**Given records**
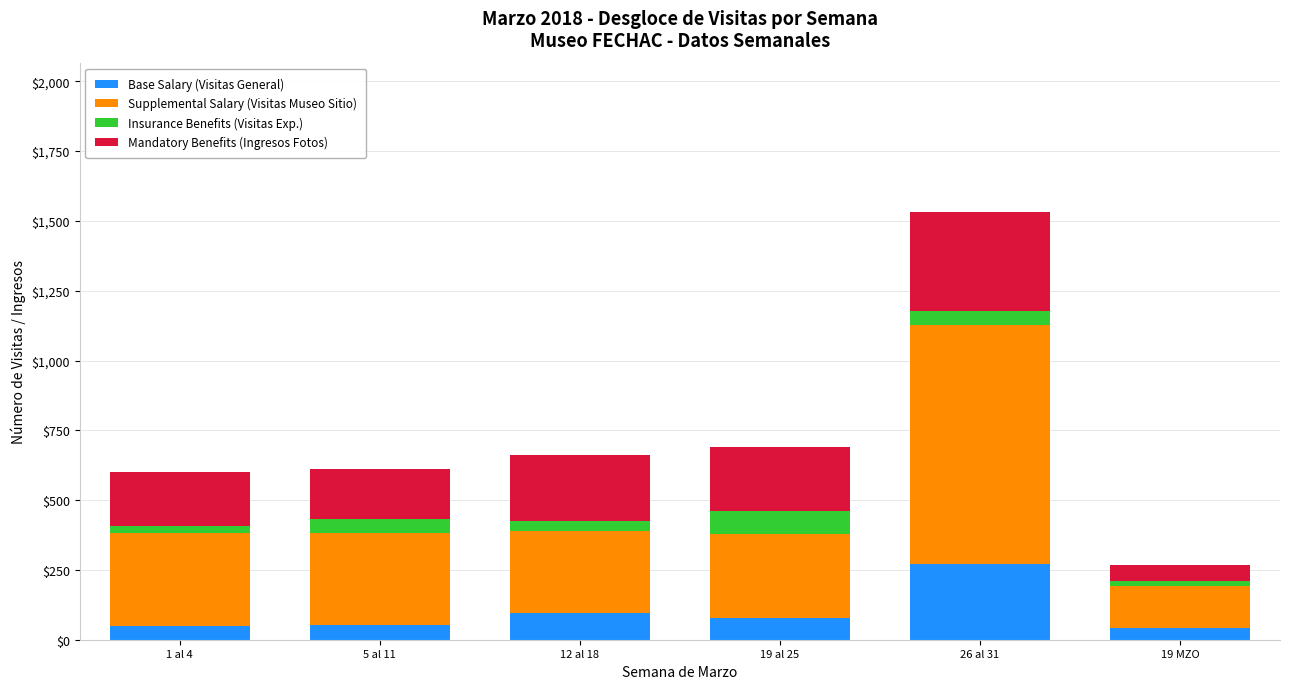

Does the chart contain stacked bars?

Yes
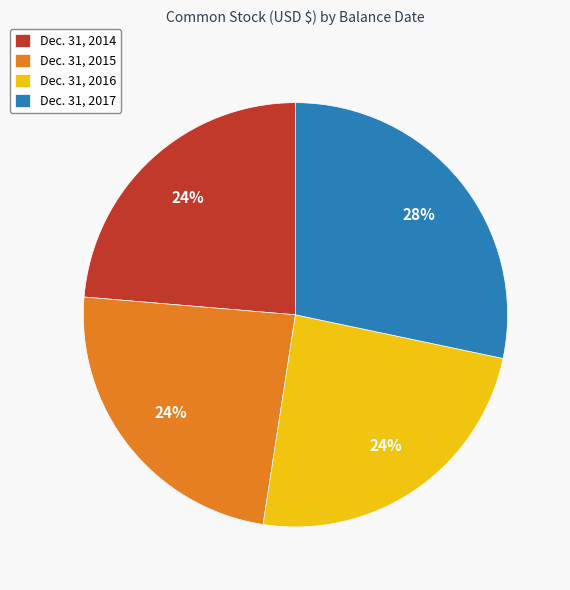

How many slices are in this pie chart?

4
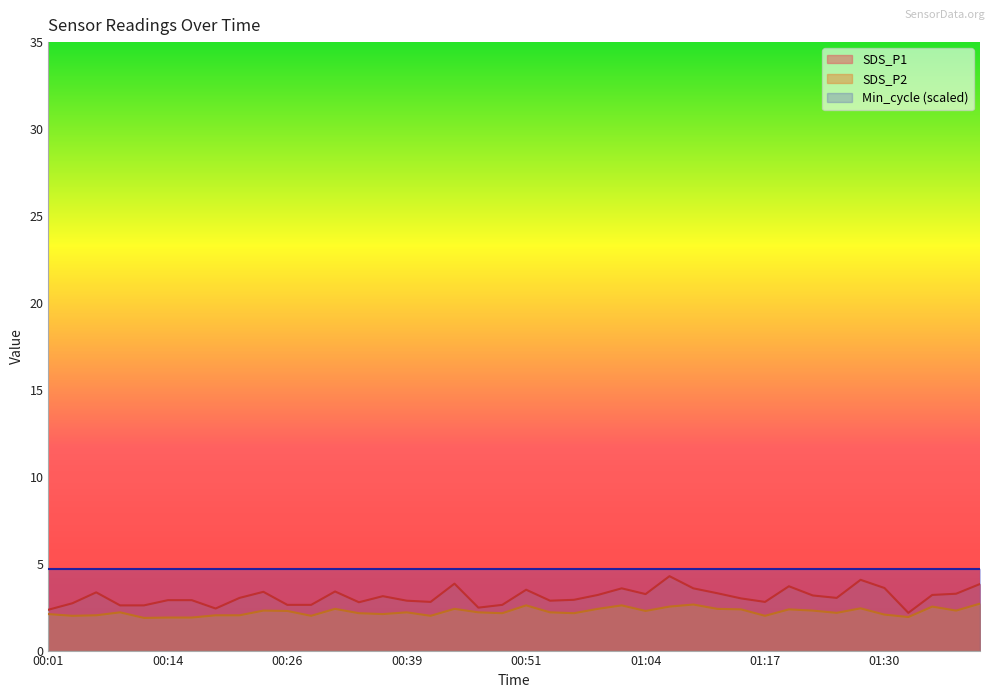

What is the spread (max minus min) of values at 01:40?

1.1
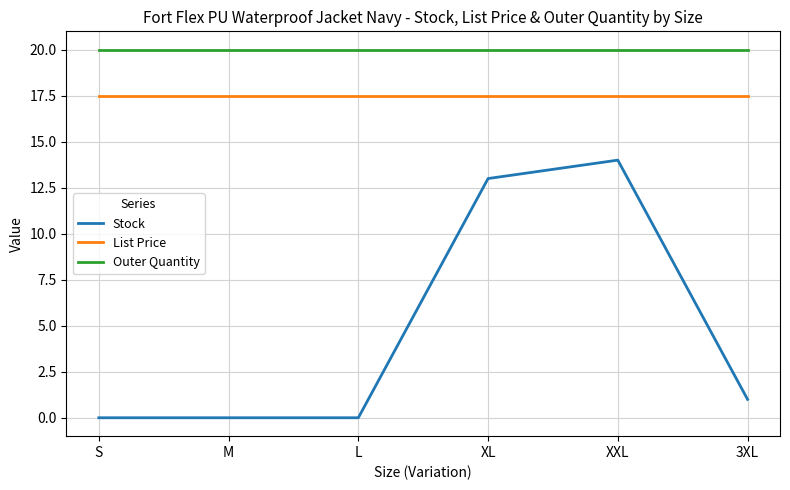

List the series in order of their overall mean, lowest first.

Stock, List Price, Outer Quantity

**Directive**
Turn the lines above into a numbered list, skipping the blank lines and omitting the pictures.

**Reply to the task**
1. Does the chart contain stacked bars?
2. Yes
3. How many slices are in this pie chart?
4. 4
5. What is the spread (max minus min) of values at 01:40?
6. 1.1
7. List the series in order of their overall mean, lowest first.
8. Stock, List Price, Outer Quantity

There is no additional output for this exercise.